İMZAYA İTİRAZ DAVASI - LEHTARIN BONODAKİ İMZANIN AİDİYETİNİ BİLEBİLECEK DURUMDA OLMASI - İMZAYA İTİRAZI KABUL EDİLENLER KARŞISINDA ALACAKLININ AĞIR KUSURLU KABUL EDİLMESİ GEREĞİ - İCRA İNKAR TAZMİNATI
ÖZET: İİK' nun 170/4. maddesi gereğince itirazın kabulüne karar verilmesi halinde senedi takibe koymada kötü niyeti veya ağır kusuru bulunduğu takdirde alacaklının takip konusu alacağın %20'sinden aşağı olmamak üzere tazminatla sorumlu tutulacağı hüküm altına alınmıştır.Somut olayda, takip alacaklısı, söz konusu bonoda lehtar sıfatını taşımakta olup, lehtar, bonodaki imzanın keşideci borçluya ait olup olmadığını bilebilecek durumdadır. Bonodaki imzaların borçluların eli ürünü olduğunu kontrol etmeden ya da imzaların huzurunda atılmasını sağlamadan bonoyu alan alacaklı imzaya itirazları kabul edilenlere karşı başlattığı takipte ağır kusurlu kabul edilmelidir.
(2004 S. K. m. 170)
Mahalli mahkemesinden verilen kararın müddeti içinde temyizen tetkiki taraf vekilleri tarafından istenmesi üzerine bu işle ilgili dosya mahallinden daireye gönderilmiş olmakla okundu ve gereği görüşülüp düşünüldü:
1- Tarafların iddia ve savunmalarına, dosya içeriğindeki bilgi ve belgelere ve kararın gerekçesine göre alacaklı vekilinin temyiz itirazlarının (REDDİNE),
2- Borçlular vekilinin temyiz itirazlarının incelenmesinde;
İİK' nun 170/4. maddesi gereğince itirazın kabulüne karar verilmesi halinde senedi takibe koymada kötü niyeti veya ağır kusuru bulunduğu takdirde alacaklının takip konusu alacağın %20'sinden aşağı olmamak üzere tazminatla sorumlu tutulacağı hüküm altına alınmıştır.
Somut olayda, takip alacaklısı, söz konusu bonoda lehtar sıfatını taşımakta olup, lehtar, bonodaki imzanın keşideci borçluya ait olup olmadığını bilebilecek durumdadır.

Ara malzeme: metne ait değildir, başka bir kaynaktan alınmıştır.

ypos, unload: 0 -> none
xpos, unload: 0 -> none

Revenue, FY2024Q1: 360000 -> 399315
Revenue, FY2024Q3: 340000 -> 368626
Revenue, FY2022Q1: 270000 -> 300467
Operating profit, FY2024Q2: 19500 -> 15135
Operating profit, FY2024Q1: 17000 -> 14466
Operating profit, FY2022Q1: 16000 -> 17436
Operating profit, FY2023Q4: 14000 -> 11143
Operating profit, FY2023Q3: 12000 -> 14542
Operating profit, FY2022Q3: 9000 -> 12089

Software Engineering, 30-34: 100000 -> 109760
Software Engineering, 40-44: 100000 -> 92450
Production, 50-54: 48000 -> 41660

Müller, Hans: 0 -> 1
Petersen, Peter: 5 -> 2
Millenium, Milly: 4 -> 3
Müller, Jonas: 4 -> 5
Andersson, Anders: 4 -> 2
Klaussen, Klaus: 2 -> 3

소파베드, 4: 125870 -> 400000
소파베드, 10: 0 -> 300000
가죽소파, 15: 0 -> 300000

Bonodaki imzaların borçluların eli ürünü olduğunu kontrol etmeden ya da imzaların huzurunda atılmasını sağlamadan bonoyu alan alacaklı imzaya itirazları kabul edilenlere karşı başlattığı takipte ağır kusurlu kabul edilmelidir. O halde, Mahkemece alacaklının takip konusu asıl alacağın %20'si nispetinde icra inkar tazminatına mahkum edilmesi gerekirken bu konuda olumlu olumsuz bir karar verilmemesi isabetsizdir.

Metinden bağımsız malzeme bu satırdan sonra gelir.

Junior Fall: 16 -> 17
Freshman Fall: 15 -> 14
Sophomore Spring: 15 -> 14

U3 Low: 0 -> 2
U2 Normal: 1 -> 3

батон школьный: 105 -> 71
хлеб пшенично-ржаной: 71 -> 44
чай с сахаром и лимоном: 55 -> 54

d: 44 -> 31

Sonuç: Borçlular vekilinin temyiz itirazlarının kabulü ile mahkeme kararının yukarıda 2. maddede yazılı nedenlerle İİK 366. ve HUMK 428. maddeleri uyarınca BOZULMASINA, 06.06.2006 gününde oybirliği ile karar verildi.(¤¤)

TBK'nın yürürlüğe girmesinden sonra keşide edilmiş bir senetse kefelatin geçerli olabilmesi için eş rızasının olup olmadığı da ayrı bir ayrıntı.